En avant-goût, voici un fragment du prologue, une prose de huit pages qui sert de porche menant au poème.
« Ce soir-là, le ciel, habituellement gris, épandait une eau pure dans l’immensité d’un lac de soie.
[…]
Depuis l’intérieur du logis, un vieux poste radio laissait entendre une voix lointaine. J’y reconnaissais la douceur virile du timbre liturgique des vieux muezzins cairotes ; ces voix qui disaient, par un chant à la lisière du pleur, la complétude des bonheurs rudimentaires, l’enchantement des veillées et les ivresses du narguilé.
J’attendais les premières notes du luth, seul instrument d’accompagnement admis par ces puristes de l’art. Non, point d’instrument, aucun pincement de corde n’arrivait ; après un silence magistral, la vocalise reprenait, grave, mélodieuse. J’écoutais l’émotion de la voix conjointe à celle du cœur ; l’envolée était celle d’une complainte.

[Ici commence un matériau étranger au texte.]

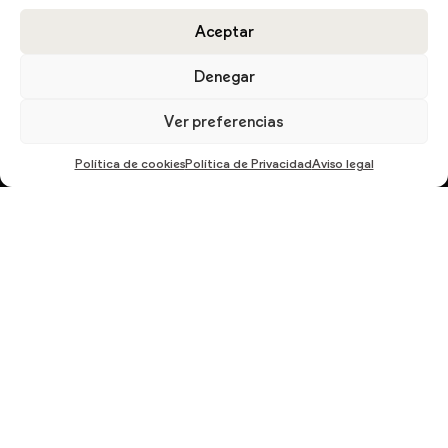
Aceptar
DESCARGA EL CATÁLOGO
Denegar
Ver preferencias
Política de cookies
Política de Privacidad
Aviso legal
En cumplimiento del Reglamento UE 2016/679, de 27 de abril de 2016 solicitamos su
autorización para ofrecerle productos y servicios relacionados con los solicitados.
Más información sobre nuestra política de privacidad.
ENVIAR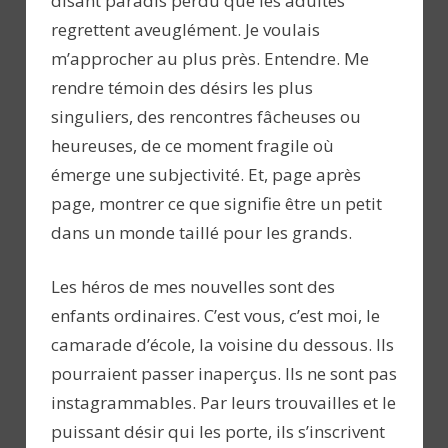
disant paradis perdu que les adultes
regrettent aveuglément. Je voulais
m’approcher au plus près. Entendre. Me
rendre témoin des désirs les plus
singuliers, des rencontres fâcheuses ou
heureuses, de ce moment fragile où
émerge une subjectivité. Et, page après
page, montrer ce que signifie être un petit
dans un monde taillé pour les grands.
Les héros de mes nouvelles sont des
enfants ordinaires. C’est vous, c’est moi, le
camarade d’école, la voisine du dessous. Ils
pourraient passer inaperçus. Ils ne sont pas
instagrammables. Par leurs trouvailles et le
puissant désir qui les porte, ils s’inscrivent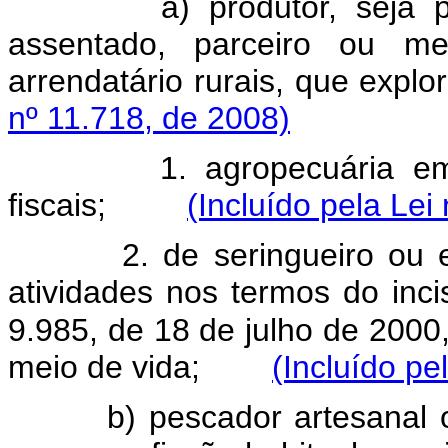
a) produtor, seja proprie
assentado, parceiro ou me
arrendatário rurais, que e
nº 11.718, de 2008)
1. agropecuária em áre
fiscais;
(Incluído pela Lei
2. de seringueiro ou extra
atividades nos termos do inc
9.985, de 18 de julho de 2000,
meio de vida;
(Incluído pe
b) pescador artesanal ou 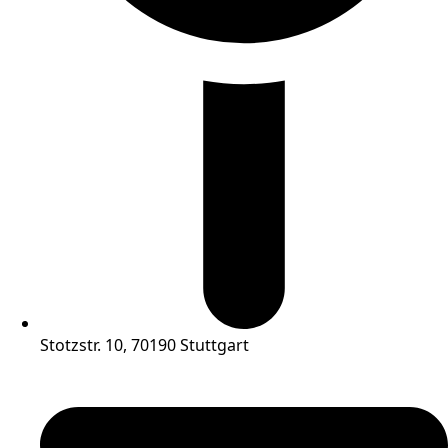
Stotzstr. 10, 70190 Stuttgart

Le chant était servi par des cordes vocales inouïes. Les consonnes vastes, limpides, on eût dit spatiales, se trouvaient modulées par l’enrouement de voyelles altérées par l’affliction.
La voix gravissait les octaves avec aisance, suivant un flux limpide et continu. Les envolées se chevauchaient, pures et, telles des vagues de cristal, venaient se briser sur le récif abrasé des supplications. Les ondes suivaient le rythme d’un balancier qui oscillait entre le chant et les silences. La mesure irrégulière était celle d’une prosodie inconnue qui transcendait tous les mètres et de toutes les symphonies.
Le chant finissait par sombrer dans l’octave impérieuse des profondeurs et les vibrations basses, dédaignant les plaintes et les lamentos, concluaient à la puissance de la sérénité, dans une kyrielle de sons, que la voix humaine et les instruments à vent avaient en partage. […]
J’étais désormais le captif émerveillé et consentant de la sublime rencontre. »
(La rencontre avec la musique, avec le chant est ici une allégorie, un signe de la rencontre fortuite avec la beauté.)